(What you need to do): Write out each record in full and exactly as given. Skip any pictures.

Data excerpts:
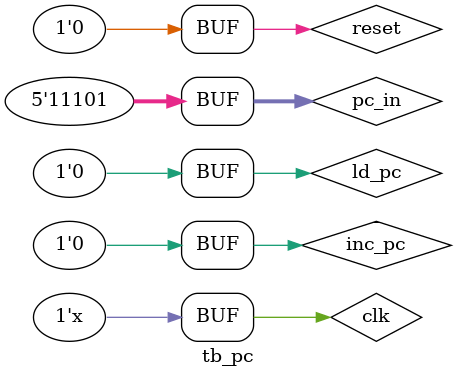
<source format=v>
module pc(
	input ld_pc,
	input inc_pc,
	input reset,
	input clk,
	input [4:0] pc_in,
	output reg [4:0] pc_out
	);

always@(posedge reset or posedge clk) begin
 if(reset)
	pc_out <= 5'b0;
 else
	if(ld_pc)
		pc_out <= pc_in;
	else if(inc_pc)
		pc_out <= pc_out+1;
end

endmodule

module tb_pc;
	//Inputs
	reg ld_pc;
	reg inc_pc;
	reg reset;
	reg clk;
	reg [4:0] pc_in;
		
	//Outputs
	wire [4:0] pc_out;
	
	//UUT
	pc U1 (
		.ld_pc(ld_pc),
		.inc_pc(inc_pc),
		.reset(reset),
		.clk(clk),
		.pc_in(pc_in),
		.pc_out(pc_out)
	);
	
	
	initial begin 
		//Initialize 
		reset = 1;
		clk = 0;
		ld_pc = 0;
	   inc_pc = 0;
	   pc_in = 0;
		
		
		#2 reset = 0;
					
		//Simulation 
		#30 pc_in = 10010; ld_pc = 1;
		#10 ld_pc = 0;
		#20 pc_in = 11101;
		#10 ld_pc = 1; 
		#10 ld_pc = 0;
		#20 inc_pc = 1; 
		#10 inc_pc = 0; 		
	end  
	
	always begin
		#5 clk = ~clk;
	end
	
			
endmodule 

</source>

(Solution):
<source format=v>
module pc(
	input ld_pc,
	input inc_pc,
	input reset,
	input clk,
	input [4:0] pc_in,
	output reg [4:0] pc_out
	);

always@(posedge reset or posedge clk) begin
 if(reset)
	pc_out <= 5'b0;
 else
	if(ld_pc)
		pc_out <= pc_in;
	else if(inc_pc)
		pc_out <= pc_out+1;
end

endmodule

module tb_pc;
	//Inputs
	reg ld_pc;
	reg inc_pc;
	reg reset;
	reg clk;
	reg [4:0] pc_in;
		
	//Outputs
	wire [4:0] pc_out;
	
	//UUT
	pc U1 (
		.ld_pc(ld_pc),
		.inc_pc(inc_pc),
		.reset(reset),
		.clk(clk),
		.pc_in(pc_in),
		.pc_out(pc_out)
	);
	
	
	initial begin 
		//Initialize 
		reset = 1;
		clk = 0;
		ld_pc = 0;
	   inc_pc = 0;
	   pc_in = 0;
		
		
		#2 reset = 0;
					
		//Simulation 
		#30 pc_in = 10010; ld_pc = 1;
		#10 ld_pc = 0;
		#20 pc_in = 11101;
		#10 ld_pc = 1; 
		#10 ld_pc = 0;
		#20 inc_pc = 1; 
		#10 inc_pc = 0; 		
	end  
	
	always begin
		#5 clk = ~clk;
	end
	
			
endmodule 

</source>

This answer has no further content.